Hateful Letter To Food Bank Proves We Need Food Stamps

by Wendy Gittleson –

A few days before Thanksgiving, a food bank in Central Texas received a letter that was so hateful it could only have been written by a Trump supporter.

Dear Foodbank:

I don’t understand who these poor folks are that need food. I assume they consist primarily of illegals, who come to Texas for “free stuff.” And of course, our unemployed Africans, who find work too much trouble, especially when they can collect the equivalent of $40,000 a year on welfare, and other “benefits” offered to the unfit, the lazy, and the under-educated…and of course, the drug addicts.

I expect that most who need food are marching around whining that the congenital liar, Hillary Rodham Clinton, lost the election. Too bad; How sad.
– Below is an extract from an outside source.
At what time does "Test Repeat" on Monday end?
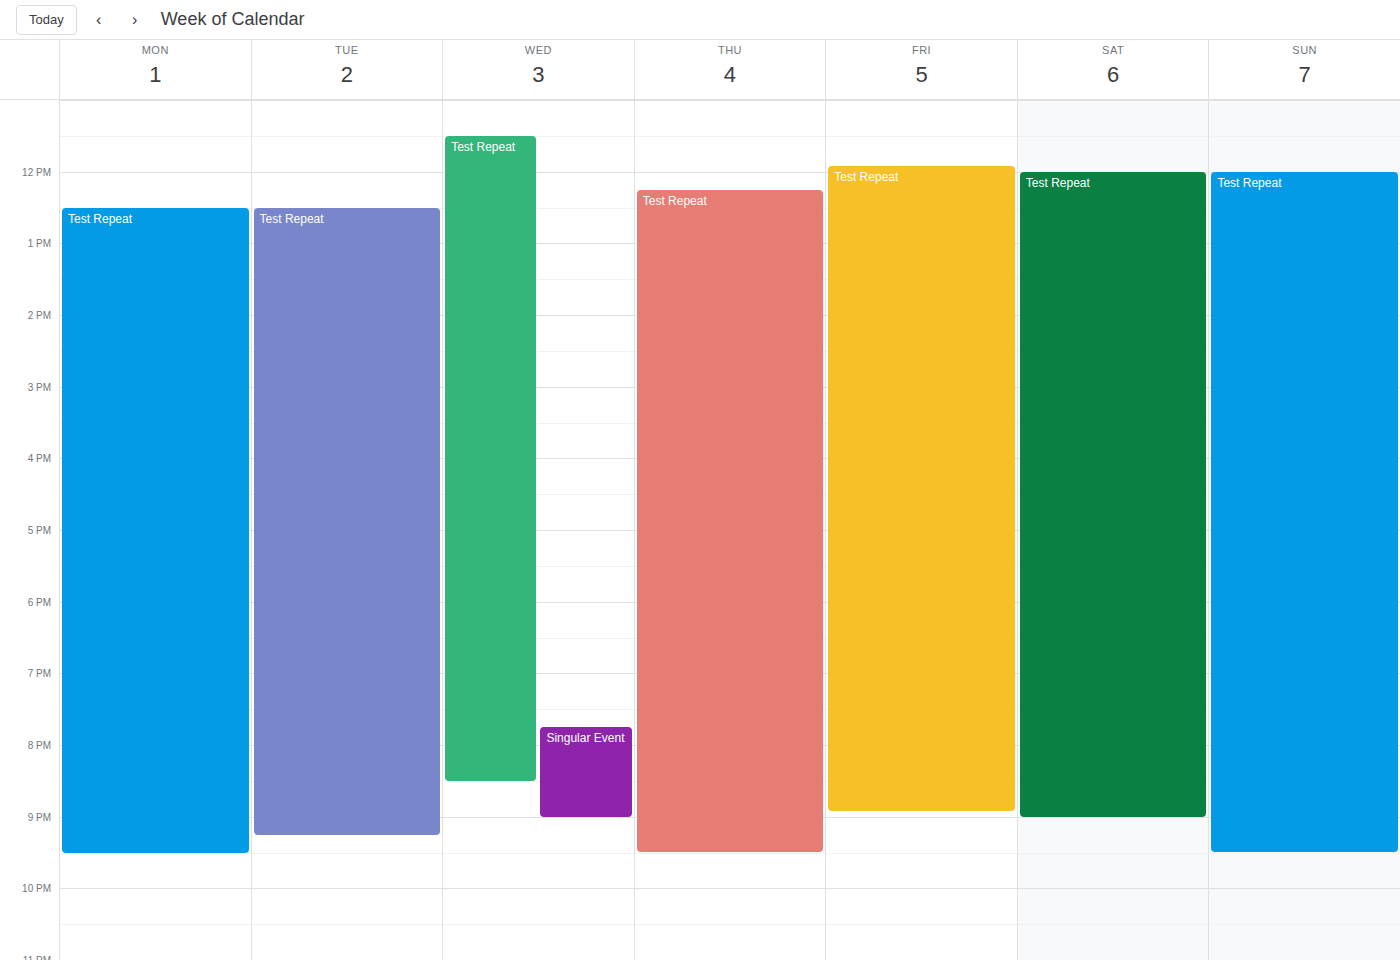
9:30 PM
I also wonder if your organization is not one of those Phoney-Baloney, so-called “charities,” designed primarily to provide a good living to its organizers.

In short, no way.


Citizen Robespierre


Naturally, the food bank was mortified.

“The lack of empathy was disturbing,” says Paul Gaither, marketing and communications director for the Food Bank. “Most of the letters we receive say things like ‘we don’t have anything to contribute’ or ‘please take me off your list,’ but this one was a little different.”

“It’s important that we don’t categorize the people we serve as ‘takers’” Gaither said. “Most of the people we serve have fallen on hard times or are the working poor who just can’t make ends meet, and that can happen to anyone.”

Source: GivingCityAustin

Before I tackle how this proves we need food stamps, let’s talk about the misconceptions in the surprisingly literate letter. First off, food should never be treated as a luxury. You can absolutely not call yourself pro-life while at the same time advocating that people should starve. Of the 37 million people who are fed every year by food banks, 14 million of them are children and 3 million are seniors.
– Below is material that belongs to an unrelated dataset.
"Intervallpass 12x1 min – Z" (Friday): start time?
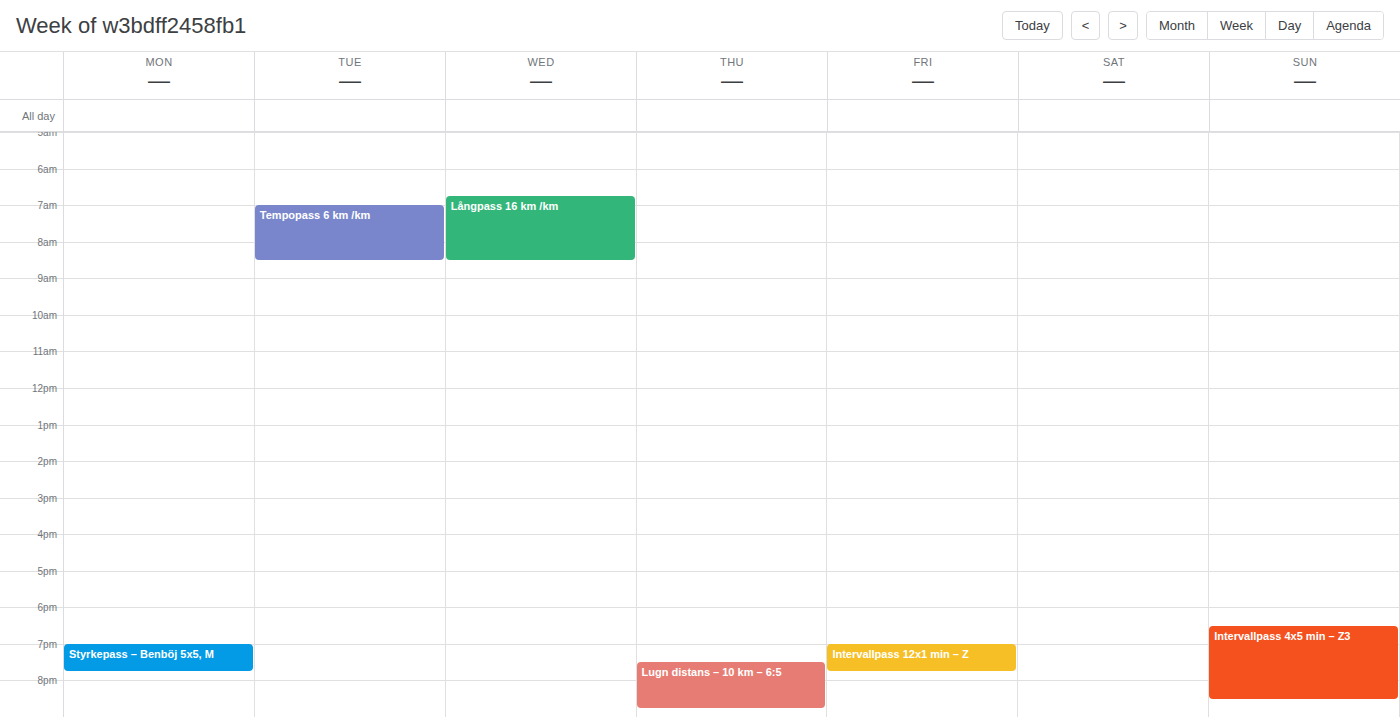
7:00 PMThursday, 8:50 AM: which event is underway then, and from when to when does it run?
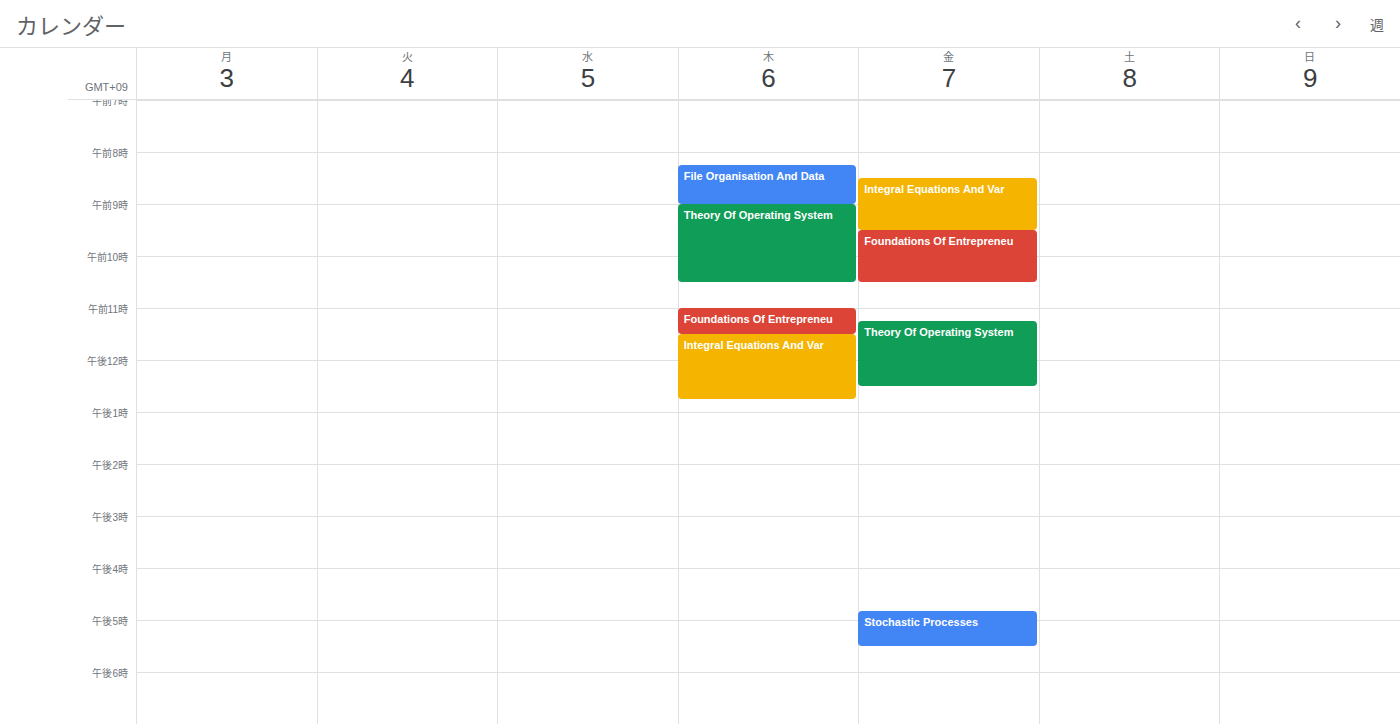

As for undocumented immigrants, well, they aren’t crossing the border to eat at food banks. They are crossing the border, for the most part, to work and that’s what they do. Collectively, undocumented immigrants contribute almost $12 billion each year to our country because they pay taxes and get nothing in return. We should be thanking them instead of sending hateful notes about them.

It’s not just unemployed people who need food banks, so do people who work minimum wage jobs. Texas happens to be among the states with the very lowest wages. Only Alabama, Arkansas, Tennessee and Mississippi have lower wages. In other words, in states like Texas, laziness has nothing to do with the ability to put food on the table.

Now, back to the food stamps argument. One Republican argument has always been that if the government stops offering a social safety net, private charities will pick up the slack. While that sounds like a beautiful idea (sort of), it’s simply not true. People’s ability to eat should not depend on the whims of people, nor should it depend on the economy or whether a charity can effectively market itself. We tried that in the past. It didn’t work.

Instead, that time in history proved that privately funded charities can be both bigoted and very selective in who they cover. If you can imagine the writer of this letter, for example, giving to any charity, do you honestly think (s)he’d give to a charity that serviced minority areas? No. That’s where government comes in. Making sure Americans have enough food is our moral prerogative. Relying on bigots like Citizen Robespierre should be out of the question, no matter who is hungry.

As for the Central Texas Food Bank, well, they are a damn good charity. They score 100 out of 100 on Charity Navigator. The vast majority of the people they serve are not homeless. 1/3 of the recipients are white.